● Task to complete: Copy everything in the Docker logging text from "# Results to" down to "check (100 requests)", keeping each character unchanged.

● Extract:
[Start of Attachment]
Centralized Logging with Docker

# Configure Docker logging driver
# File: /etc/docker/daemon.json
{
  "log-driver": "json-file",
  "log-opts": {
    "max-size": "10m",
    "max-file": "3",
    "labels": "service,environment"
  }
}

View Aggregated Logs

# View all LCBP3 container logs
docker-compose logs -f --tail=100

# View specific service logs
docker logs lcbp3-backend -f --since=1h

# Search logs
docker logs lcbp3-backend 2>&1 | grep "ERROR"

# Export logs for analysis
docker logs lcbp3-backend > backend-logs.txt

📈 Performance Baseline

Establish Baselines

Run load tests to establish performance baselines:

# Install Apache Bench
apt-get install apache2-utils

# Test API endpoint
ab -n 1000 -c 10 \
  -H "Authorization: Bearer <TOKEN>" \
  https://lcbp3-dms.example.com/api/correspondences

# Results to record:
# - Requests per second
# - Mean response time
# - P95 response time
# - Error rate

Regular Performance Testing

  • Weekly: Quick health check (100 requests)
[End of Attachment]
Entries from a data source
[Start of Attachment]
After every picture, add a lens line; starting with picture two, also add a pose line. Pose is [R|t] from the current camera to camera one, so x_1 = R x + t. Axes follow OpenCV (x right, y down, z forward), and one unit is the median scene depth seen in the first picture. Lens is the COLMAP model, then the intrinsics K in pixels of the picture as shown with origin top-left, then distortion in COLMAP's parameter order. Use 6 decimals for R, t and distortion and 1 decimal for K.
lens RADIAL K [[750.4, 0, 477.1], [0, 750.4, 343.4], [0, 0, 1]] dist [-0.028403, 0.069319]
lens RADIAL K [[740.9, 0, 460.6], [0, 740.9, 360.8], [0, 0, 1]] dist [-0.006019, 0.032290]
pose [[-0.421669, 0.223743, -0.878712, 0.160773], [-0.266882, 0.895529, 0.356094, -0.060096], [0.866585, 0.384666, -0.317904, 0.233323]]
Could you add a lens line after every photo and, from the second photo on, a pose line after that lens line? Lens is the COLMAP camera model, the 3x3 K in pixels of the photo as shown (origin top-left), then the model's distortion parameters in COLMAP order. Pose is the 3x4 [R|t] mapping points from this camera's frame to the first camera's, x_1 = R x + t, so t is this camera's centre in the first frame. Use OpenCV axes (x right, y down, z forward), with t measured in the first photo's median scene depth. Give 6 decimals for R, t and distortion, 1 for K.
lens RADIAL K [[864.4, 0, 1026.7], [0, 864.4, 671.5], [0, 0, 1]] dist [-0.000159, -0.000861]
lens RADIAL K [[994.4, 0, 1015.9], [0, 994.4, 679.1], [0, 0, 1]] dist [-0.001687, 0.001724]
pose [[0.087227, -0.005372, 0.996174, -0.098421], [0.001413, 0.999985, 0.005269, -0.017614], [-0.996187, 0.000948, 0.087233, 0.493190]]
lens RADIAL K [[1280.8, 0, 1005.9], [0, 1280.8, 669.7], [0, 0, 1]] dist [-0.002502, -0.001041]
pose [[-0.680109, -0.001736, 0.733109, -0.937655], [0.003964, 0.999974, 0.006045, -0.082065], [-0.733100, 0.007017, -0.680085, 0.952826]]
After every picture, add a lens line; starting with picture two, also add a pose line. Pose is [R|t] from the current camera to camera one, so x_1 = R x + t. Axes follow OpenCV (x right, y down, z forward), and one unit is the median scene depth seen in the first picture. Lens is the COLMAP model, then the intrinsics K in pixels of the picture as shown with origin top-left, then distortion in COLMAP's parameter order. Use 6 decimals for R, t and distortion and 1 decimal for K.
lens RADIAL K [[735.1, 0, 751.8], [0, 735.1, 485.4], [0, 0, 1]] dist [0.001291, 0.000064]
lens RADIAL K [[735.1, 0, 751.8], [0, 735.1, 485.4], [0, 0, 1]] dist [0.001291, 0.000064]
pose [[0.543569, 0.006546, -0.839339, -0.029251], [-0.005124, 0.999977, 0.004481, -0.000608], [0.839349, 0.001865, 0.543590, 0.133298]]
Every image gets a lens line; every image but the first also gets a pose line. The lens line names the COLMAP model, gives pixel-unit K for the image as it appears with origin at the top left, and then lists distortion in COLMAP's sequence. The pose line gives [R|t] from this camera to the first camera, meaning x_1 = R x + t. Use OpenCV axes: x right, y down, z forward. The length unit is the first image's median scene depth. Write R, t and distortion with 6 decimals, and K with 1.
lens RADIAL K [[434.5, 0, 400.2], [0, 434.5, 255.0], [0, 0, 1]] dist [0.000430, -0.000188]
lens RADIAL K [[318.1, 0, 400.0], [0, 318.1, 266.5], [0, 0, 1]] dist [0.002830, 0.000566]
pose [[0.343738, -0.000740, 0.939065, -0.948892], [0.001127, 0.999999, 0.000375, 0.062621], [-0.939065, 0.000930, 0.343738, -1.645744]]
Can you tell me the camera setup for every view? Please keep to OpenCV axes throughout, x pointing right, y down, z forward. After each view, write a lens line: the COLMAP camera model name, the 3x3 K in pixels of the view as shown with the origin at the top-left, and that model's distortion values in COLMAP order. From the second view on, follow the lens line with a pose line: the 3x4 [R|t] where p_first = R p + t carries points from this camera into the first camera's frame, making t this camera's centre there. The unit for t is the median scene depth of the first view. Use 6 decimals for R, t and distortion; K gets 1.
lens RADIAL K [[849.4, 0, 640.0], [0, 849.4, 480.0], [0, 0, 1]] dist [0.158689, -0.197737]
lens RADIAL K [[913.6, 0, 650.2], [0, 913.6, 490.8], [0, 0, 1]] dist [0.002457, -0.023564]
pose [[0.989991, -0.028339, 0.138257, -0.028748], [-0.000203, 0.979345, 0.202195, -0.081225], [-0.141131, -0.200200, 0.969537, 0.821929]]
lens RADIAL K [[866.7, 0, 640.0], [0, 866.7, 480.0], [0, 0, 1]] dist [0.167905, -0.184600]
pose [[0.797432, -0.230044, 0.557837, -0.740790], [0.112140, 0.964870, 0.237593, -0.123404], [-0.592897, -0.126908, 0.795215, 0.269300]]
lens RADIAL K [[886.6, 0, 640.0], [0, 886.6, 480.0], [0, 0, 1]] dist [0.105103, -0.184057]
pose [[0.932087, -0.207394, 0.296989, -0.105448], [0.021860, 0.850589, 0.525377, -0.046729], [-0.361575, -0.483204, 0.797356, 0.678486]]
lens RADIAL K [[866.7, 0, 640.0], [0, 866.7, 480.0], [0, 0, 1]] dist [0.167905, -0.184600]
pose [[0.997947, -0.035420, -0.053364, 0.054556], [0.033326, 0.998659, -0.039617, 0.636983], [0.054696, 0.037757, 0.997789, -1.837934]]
[End of Attachment]
● Answer to this exercise:
# Results to record:
# - Requests per second
# - Mean response time
# - P95 response time
# - Error rate

Regular Performance Testing

  • Weekly: Quick health check (100 requests)